Is this course preparing me to provide counseling?

No — PSYC-FPX2320 is an introductory academic survey of counseling theories and evidence, not a clinical training course. Providing counseling or therapy requires graduate-level licensure-track training. This course gives you the conceptual foundation to understand how different approaches work.

What is the difference between counseling and psychotherapy in this course?

The course typically treats these terms as largely overlapping at the undergraduate level, with "counseling" often associated with shorter-term, problem-focused work and "psychotherapy" with deeper or longer-term treatment. The practical distinction varies by theoretical orientation and is itself a topic the course addresses.

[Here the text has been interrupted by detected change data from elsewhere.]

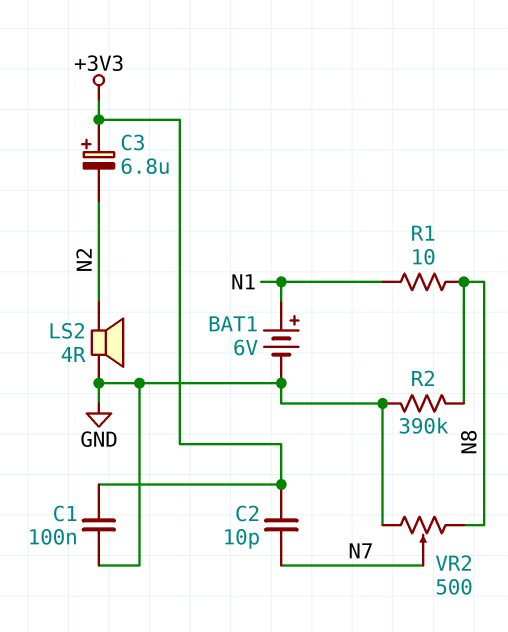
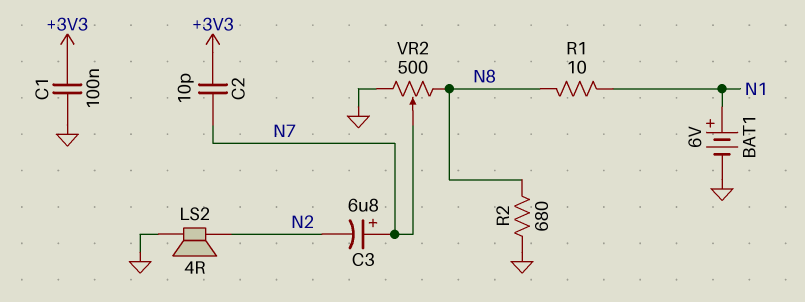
C3: 6.8uF (plus +3V3, minus N2) -> 6.8uF (plus N7, minus N2)
R2: 390k (GND, N8) -> 680 (GND, N8)

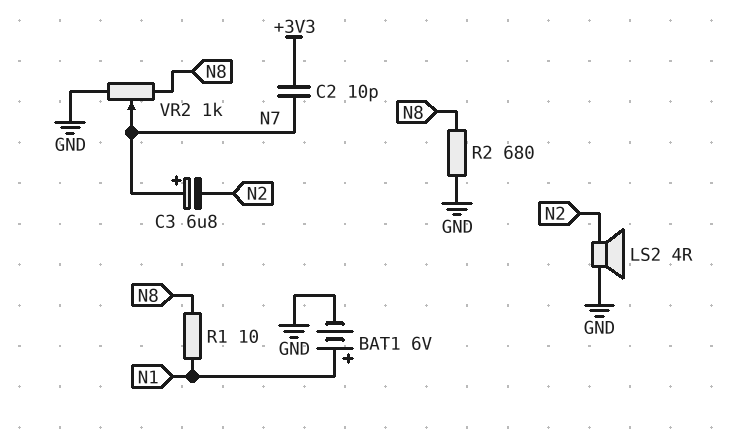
C1: 100nF (+3V3, GND) -> none
VR2: 500 (GND, N8, wiper N7) -> 1k (GND, N8, wiper N7)

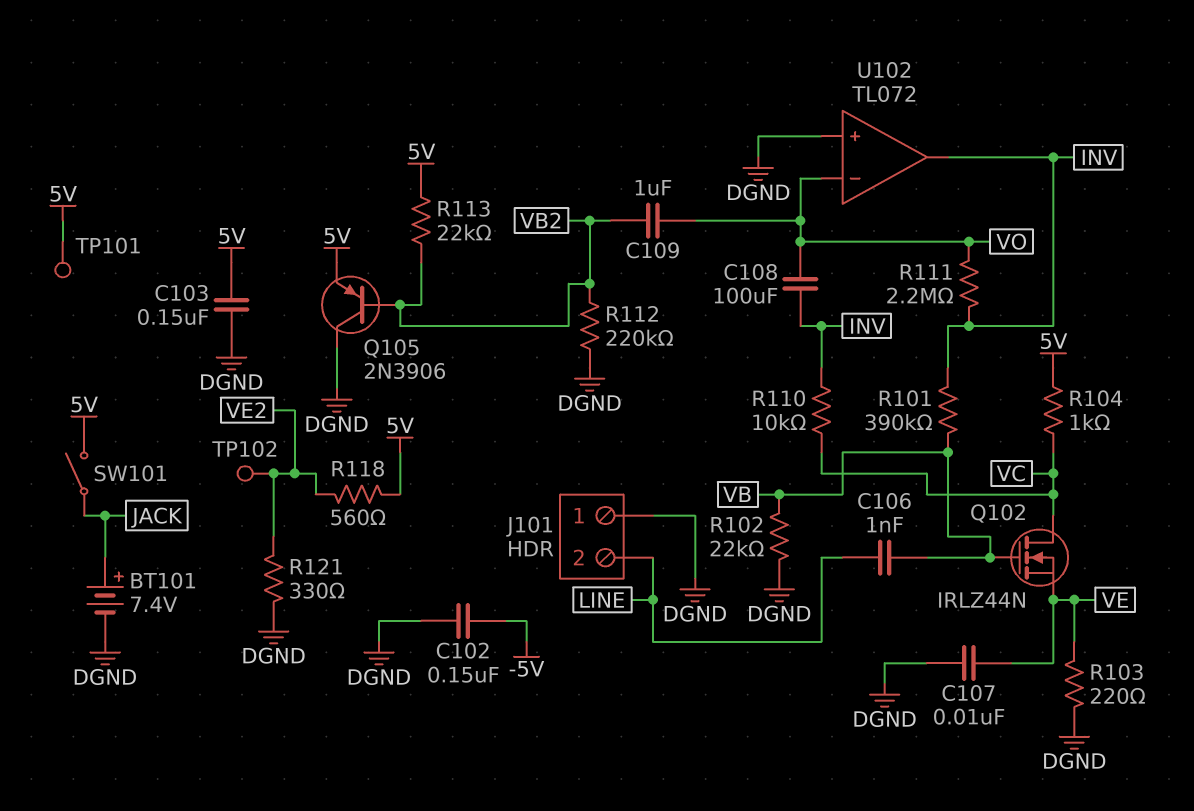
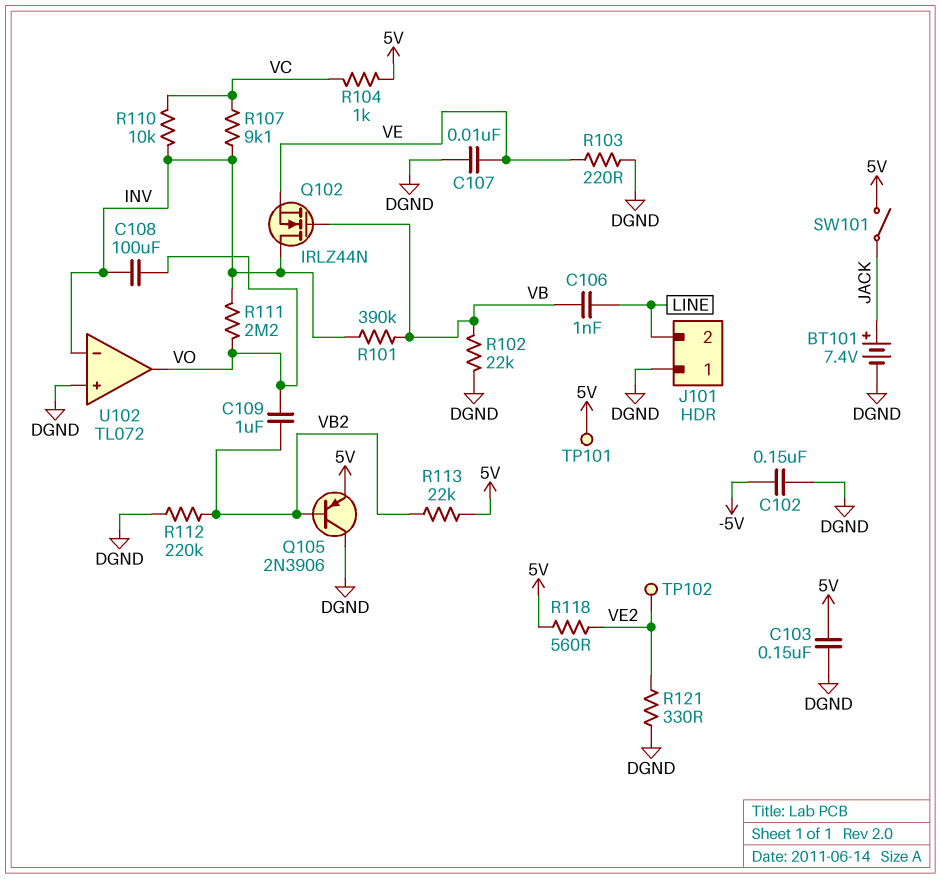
Q102: NMOS IRLZ44N (G VB, D VC, S VE) -> NMOS IRLZ44N (G VB, D INV, S VE)
R107: none -> 9.1k (INV, VC)
U102 pin in-: VO -> INV
U102 pin out: INV -> VO

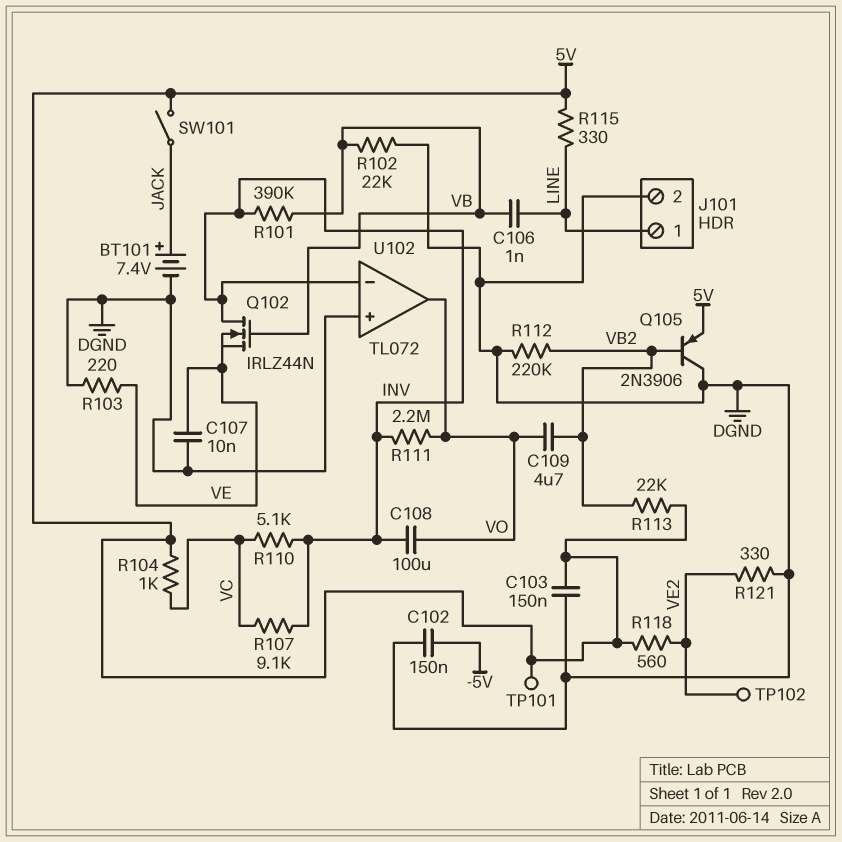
C109: 1uF (VB2, VO) -> 4.7uF (VB2, VO)
J101 pin 1: DGND -> LINE
J101 pin 2: LINE -> DGND
R110: 10k (INV, VC) -> 5.1k (INV, VC)
R115: none -> 330 (5V, LINE)

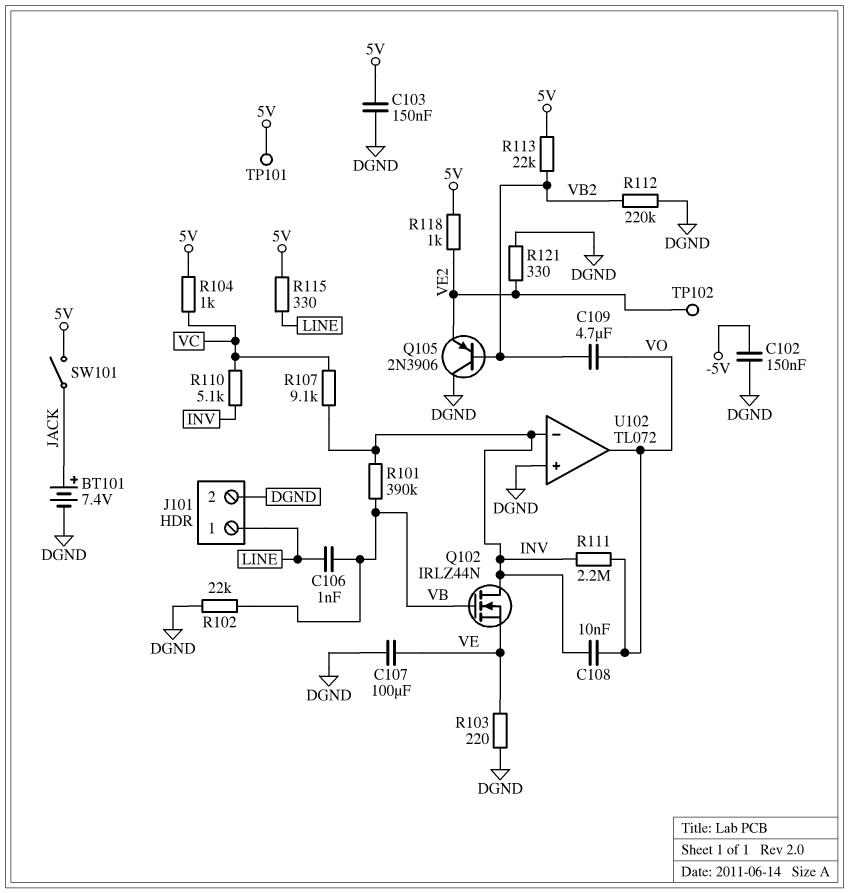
C107: 10nF (DGND, VE) -> 100uF (DGND, VE)
C108: 100uF (INV, VO) -> 10nF (INV, VO)
Q105: PNP 2N3906 (B VB2, C DGND, E 5V) -> PNP 2N3906 (B VB2, C DGND, E VE2)
R118: 560 (5V, VE2) -> 1k (5V, VE2)

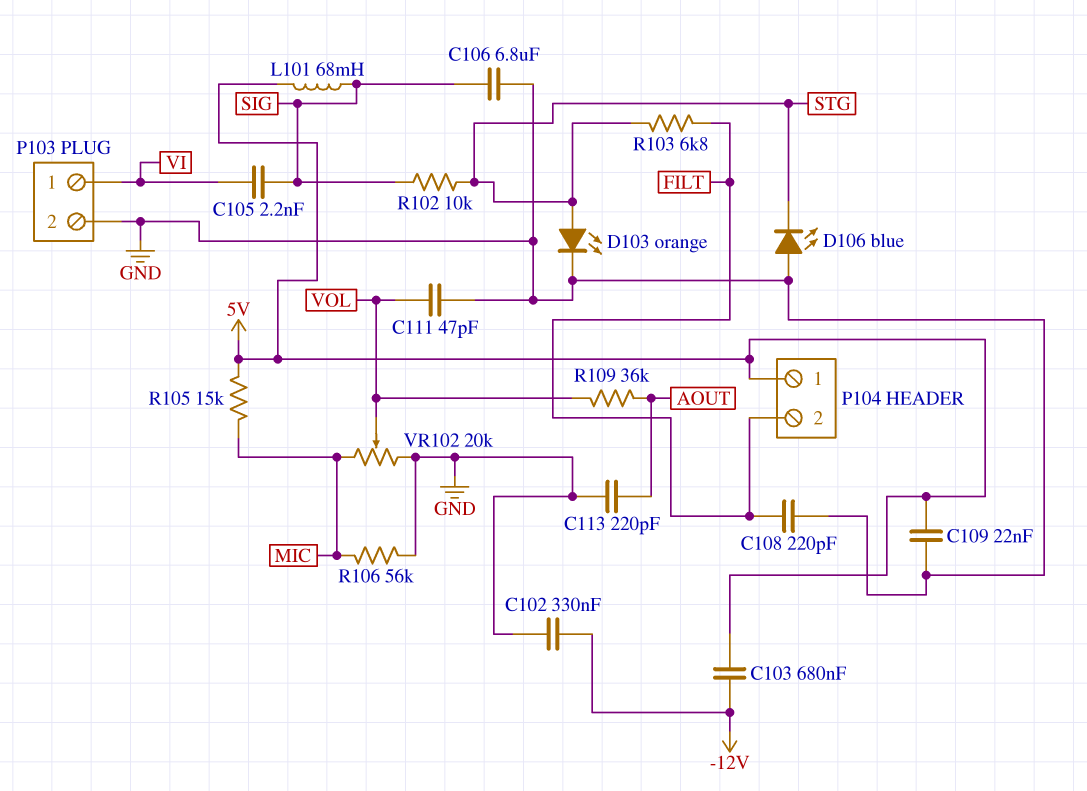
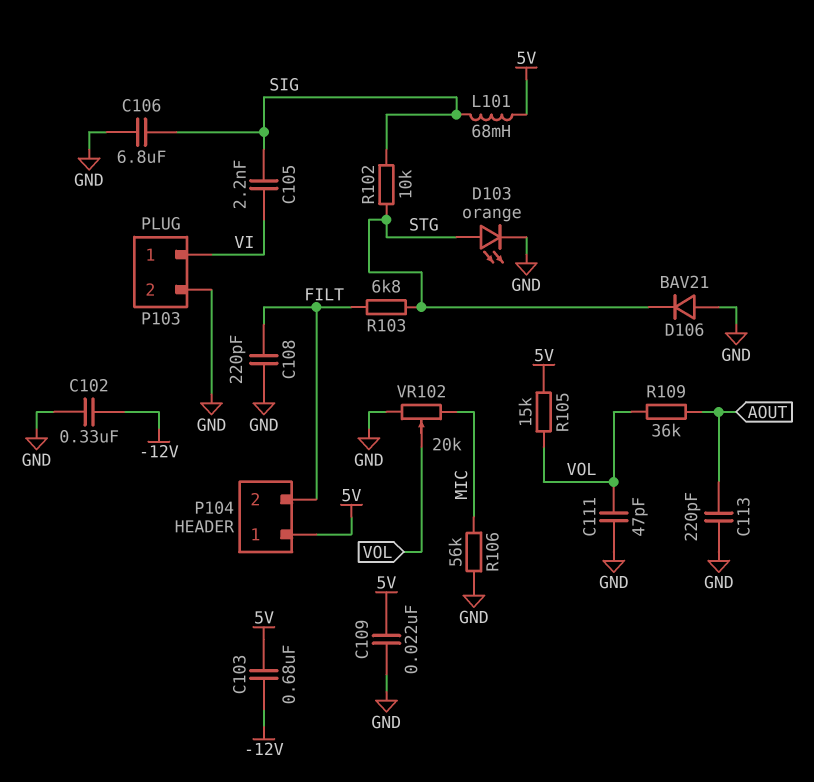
D106: LED blue (A GND, K STG) -> diode BAV21 (A GND, K STG)
R105: 15k (5V, MIC) -> 15k (5V, VOL)

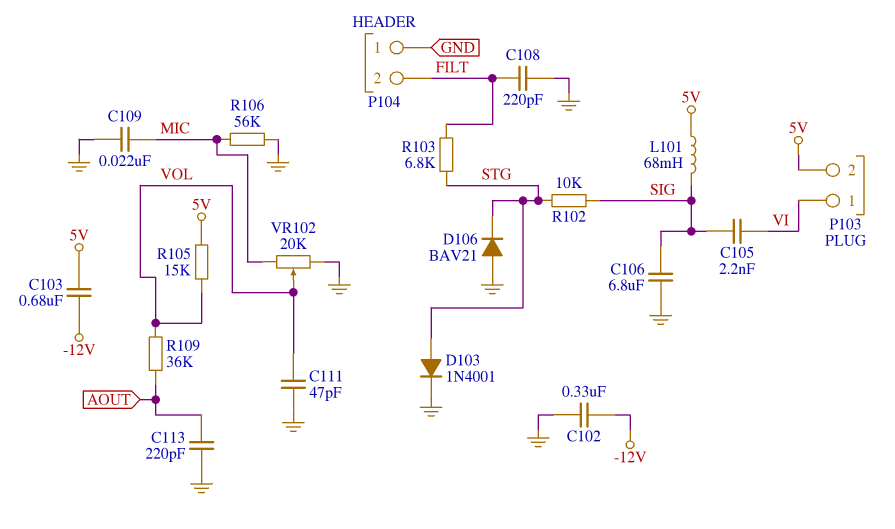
C109: 22nF (5V, GND) -> 22nF (GND, MIC)
D103: LED orange (A STG, K GND) -> diode 1N4001 (A STG, K GND)
P103 pin 2: GND -> 5V
P104 pin 1: 5V -> GND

Which therapeutic approach has the strongest evidence base?

Cognitive-behavioral therapies (CBT) have the most extensive randomized controlled trial evidence base across the widest range of conditions. However, the course explores the "dodo bird verdict" — the finding that different bona fide therapies produce roughly equivalent outcomes — which complicates simple claims about which approach is "best."

Does the ethics assessment require knowing the full ACA Code of Ethics?

You need to be familiar with the major sections of the ACA Code relevant to common ethical situations — confidentiality, informed consent, dual relationships, competence, and mandatory reporting. Knowing the entire code by memory is not the goal; being able to reason through ethical scenarios using its principles is.